Итак, соотношение Сказания о Мамаевом побоище с обеими редакциями Задонщины представляется нам в следующем виде. С Краткой редакцией Задонщины Сказание о Мамаевом побоище сближают лирико-эпические места (зловещие предсказания, полет соколов и кречетов и т. д.). Но так как эти места органически входят в ткань повествования Задонщины, а вместе с тем являются как бы инородным телом в суровом церковно-воинском повествовании Сказания, то отсюда с неизбежностью вытекает вывод: Краткая Задонщина явилась источником Сказания о Мамаевом побоище.[А. Вайян полагает, что источником Сказания была Задонщина версии XVI в., т. е. Пространная редакция (Vaillant A. Les rćcits de Kulikovo… P. 88). Принимая его наблюдения о сходстве Сказания со списками Задонщины XVI в., А. В. Соловьев объясняет это сходство тем, что поздние списки Задонщины «сохранили отдельные черты оригинала XIV в.» (Соловьев А. К вопросу о взаимоотношениях произведений Куликовского цикла. («Задонщина», «Летописная повесть» и «Сказание о Мамаевом побоище»)//РЛ. 1965. № 2. С. 244).] Были ли введены элементы Задонщины составителем Сказания в текст какой-то ранней повести о Мамаевом побоище («Слова») или в произведение, созданное им самим из разных источников, в настоящее время сказать трудно. Вместе с тем Пространную Задонщину со Сказанием роднят кроме лирико-эпических конкретные места и чтения, естественно входящие в ткань повествования воинской повести о Мамаевом побоище. (Например, перечень погибших белозерцев, новгородцев, рязанцев и т. п.) Поэтому Сказание явилось в свою очередь источником Пространной редакции Задонщины.[О. Кралик также считал Сказание источником Пространной Задонщины (Królik. S. 56–63, 169–170).] Конечно, текстологического материала для окончательного вывода о взаимосвязи Сказания с обеими редакциями Задонщины в распоряжении исследователя очень мало. Поэтому сделанный вывод носит предварительный характер. Сопоставление Краткой Задонщины с Пространной должно ответить на два важных вопроса проблемы: есть ли у исследователя достаточно данных говорить о вторичном происхождении Краткой Задонщины по сравнению с Пространной и можно ли обнаружить конкретные следы непосредственного использования Сказания в тексте Пространной редакции Задонщины в отличие от Краткой? Только при условии положительного ответа на оба вопроса можно будет считать нашу схему взаимоотношения всех трех памятников доказанной.

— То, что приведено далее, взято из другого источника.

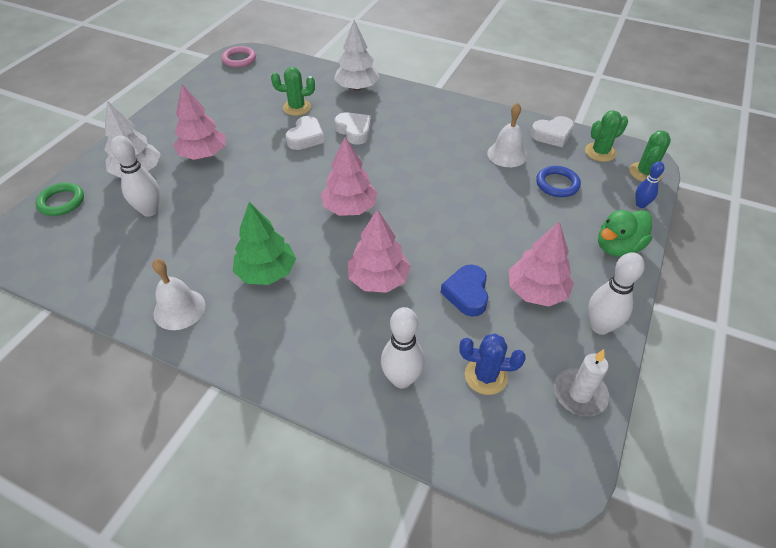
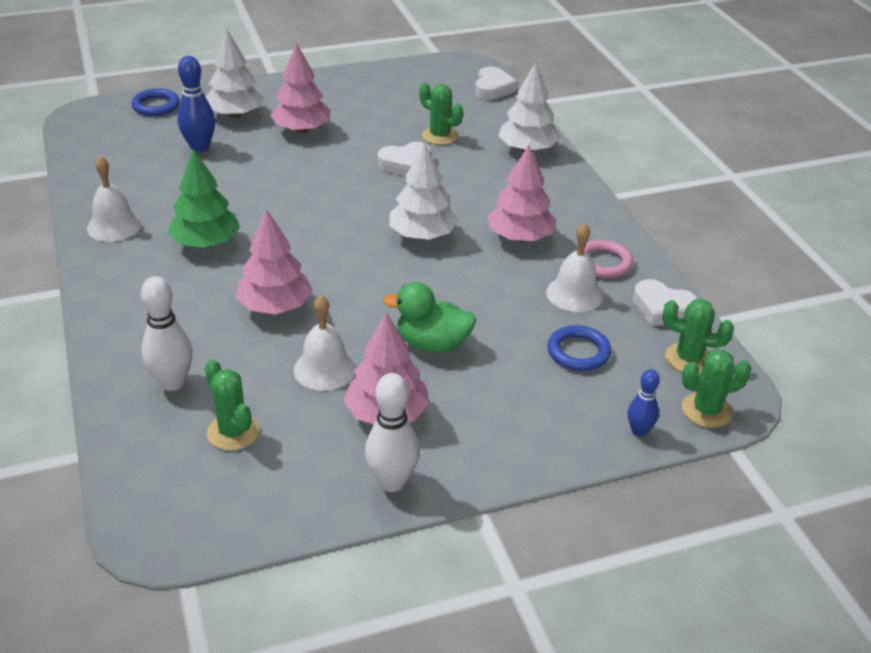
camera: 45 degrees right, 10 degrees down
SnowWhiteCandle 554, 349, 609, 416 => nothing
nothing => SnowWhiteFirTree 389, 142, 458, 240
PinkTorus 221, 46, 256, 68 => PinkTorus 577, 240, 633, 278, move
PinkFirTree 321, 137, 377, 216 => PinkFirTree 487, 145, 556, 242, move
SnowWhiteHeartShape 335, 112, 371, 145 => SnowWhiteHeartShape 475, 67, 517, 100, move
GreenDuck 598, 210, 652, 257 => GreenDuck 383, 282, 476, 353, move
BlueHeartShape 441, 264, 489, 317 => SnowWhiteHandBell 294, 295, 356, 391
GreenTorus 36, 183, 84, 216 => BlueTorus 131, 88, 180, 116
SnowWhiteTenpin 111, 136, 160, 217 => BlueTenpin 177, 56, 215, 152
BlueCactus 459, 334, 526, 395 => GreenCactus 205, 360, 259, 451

Предшествующее исследование показало, что Пространная Задонщина имеет точки соприкосновения прежде всего с Основной редакцией Сказания о Мамаевом побоище. Сказать точнее, какой текст этого Сказания находился в руках ее составителя, в настоящее время не представляется возможным. Текстологически списки Сказания еще не изучены, контуры его архетипа не ясны. Л. А. Дмитриев считает Основную редакцию первоначальной, а Летописную — ее переработкой только на основании упоминания в первой Ольгерда как противника Дмитрия Донского, а во второй — Ягайлы. Возникновение Сказания он относил к первой четверти XV в. (до смерти Ягайлы в 1434 г.).[Дмитриев Л. А. К литературной истории Сказания… С. 423.] Его доводы не могут дать надежной опоры ни для соотношения редакций Сказания, ни для его датировки.[См. также возражения по этому поводу, сделанные Ю. К. Бегуновым (Бегунов Ю. К. Об исторической основе «Сказания о Мамаевом побоище»//«Слово» и памятники. С. 512–513).]